## What needs to be done
Restate the listing below word for word, omitting any images.

## Dataset excerpts
☆ ☆ ☆ ☆ ☆
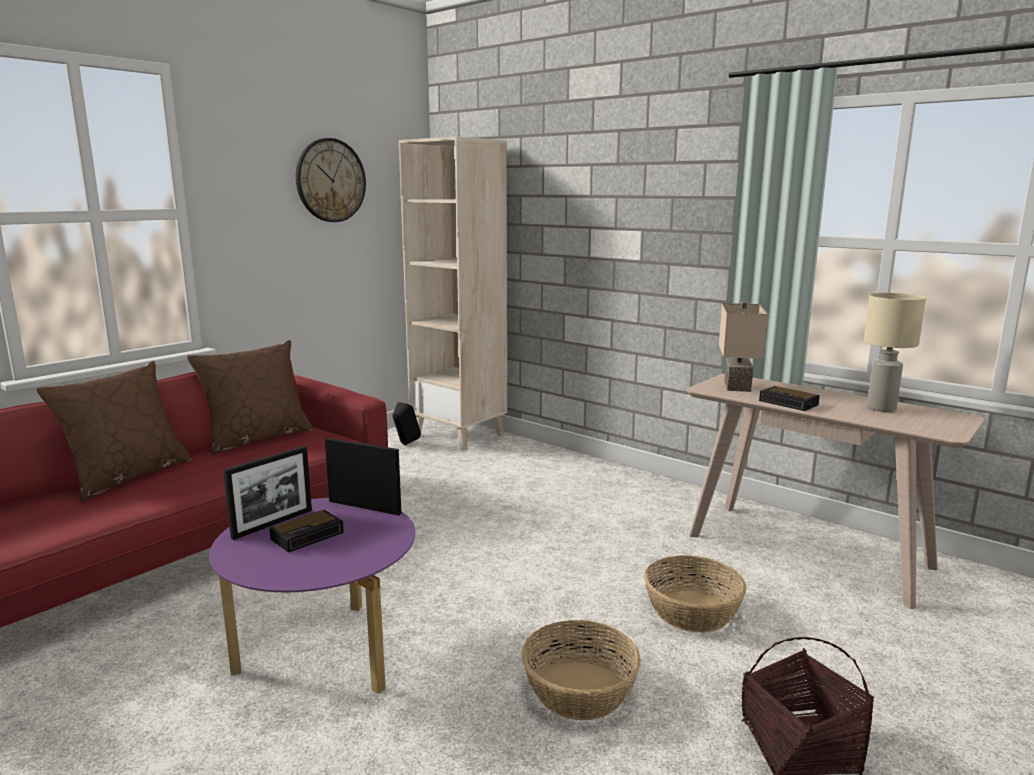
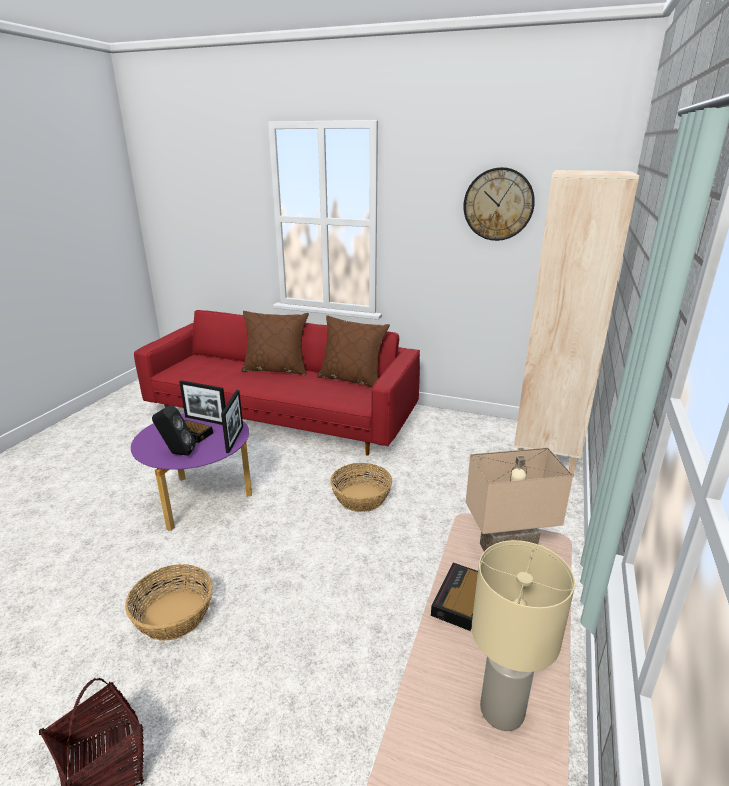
camera: 70 degrees right, 10 degrees up
(405, 444) = (497, 437): black speaker -> black speaker (177, 453)
(693, 611) = (293, 671): basket -> basket (361, 498)

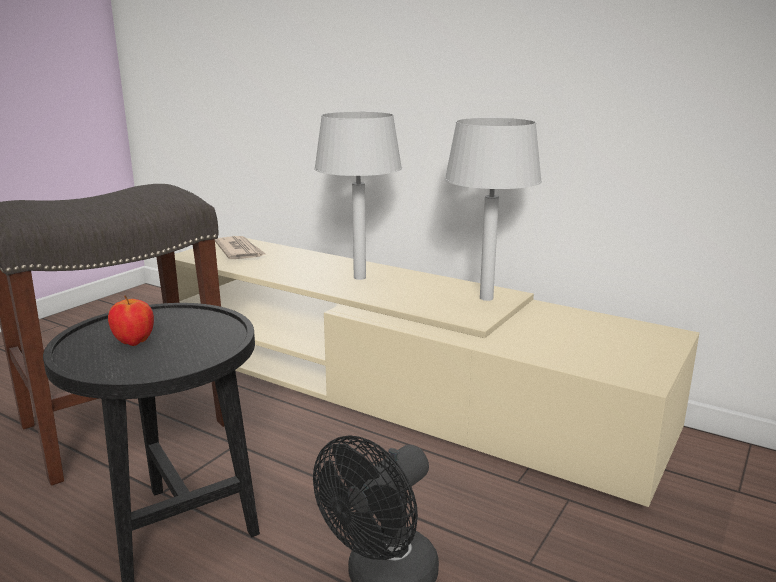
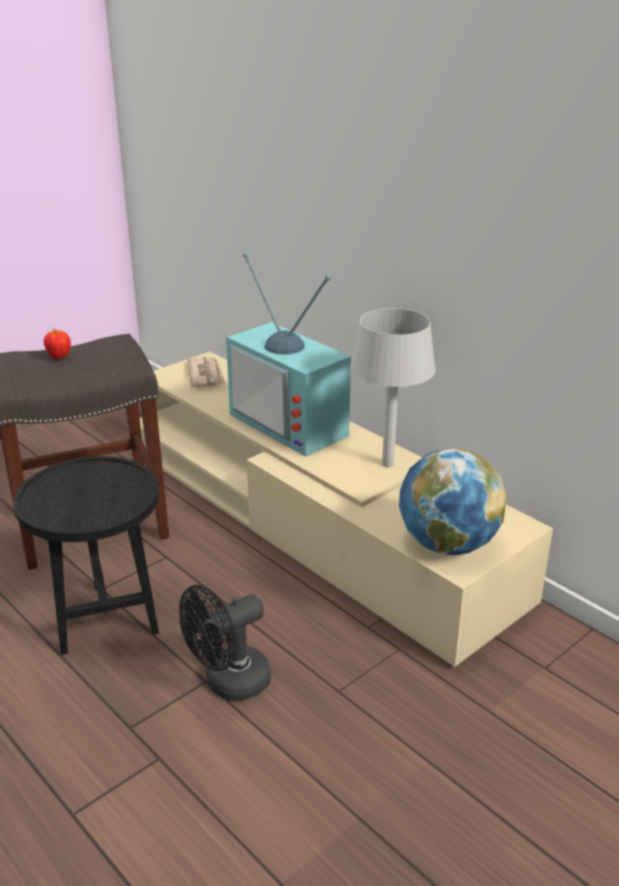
camera: 15 degrees right, 10 degrees up
(134, 342) = (74, 494): apple -> apple (59, 357)
(360, 277) = (294, 423): grey table lamp -> television
(608, 359) = (447, 544): none -> globe

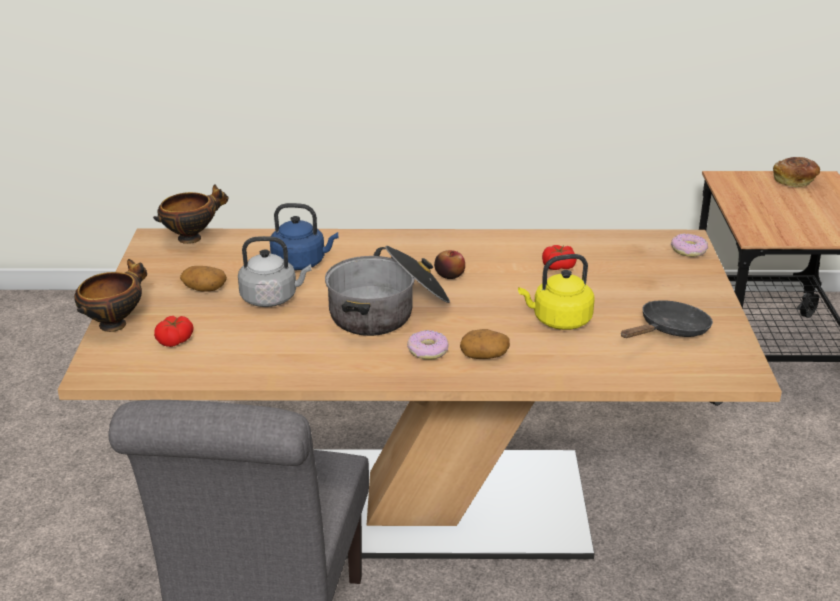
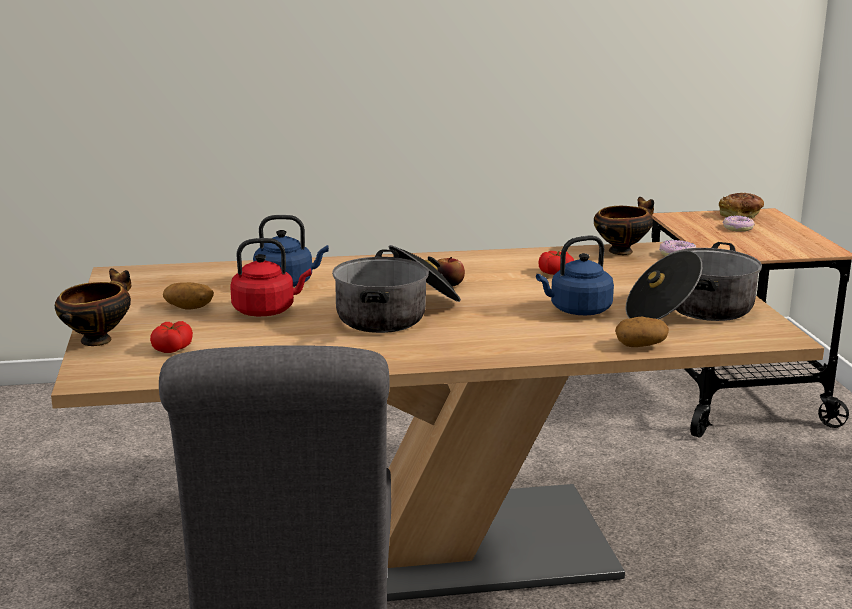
camera: 10 degrees left, 10 degrees down
(192, 237) = (158, 270): bowl -> bowl (622, 251)
(272, 298) = (267, 311): grey kettle -> red kettle
(427, 351) = (453, 340): donut -> donut (737, 228)
(484, 355) = (514, 340): potato -> potato (640, 345)
(559, 321) = (577, 310): yellow kettle -> blue kettle
(670, 331) = (691, 311): black frying pan -> cooking pot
☆ ☆ ☆ ☆ ☆
## Reply to the exercise
camera: 70 degrees right, 10 degrees up
(405, 444) = (497, 437): black speaker -> black speaker (177, 453)
(693, 611) = (293, 671): basket -> basket (361, 498)

camera: 15 degrees right, 10 degrees up
(134, 342) = (74, 494): apple -> apple (59, 357)
(360, 277) = (294, 423): grey table lamp -> television
(608, 359) = (447, 544): none -> globe

camera: 10 degrees left, 10 degrees down
(192, 237) = (158, 270): bowl -> bowl (622, 251)
(272, 298) = (267, 311): grey kettle -> red kettle
(427, 351) = (453, 340): donut -> donut (737, 228)
(484, 355) = (514, 340): potato -> potato (640, 345)
(559, 321) = (577, 310): yellow kettle -> blue kettle
(670, 331) = (691, 311): black frying pan -> cooking pot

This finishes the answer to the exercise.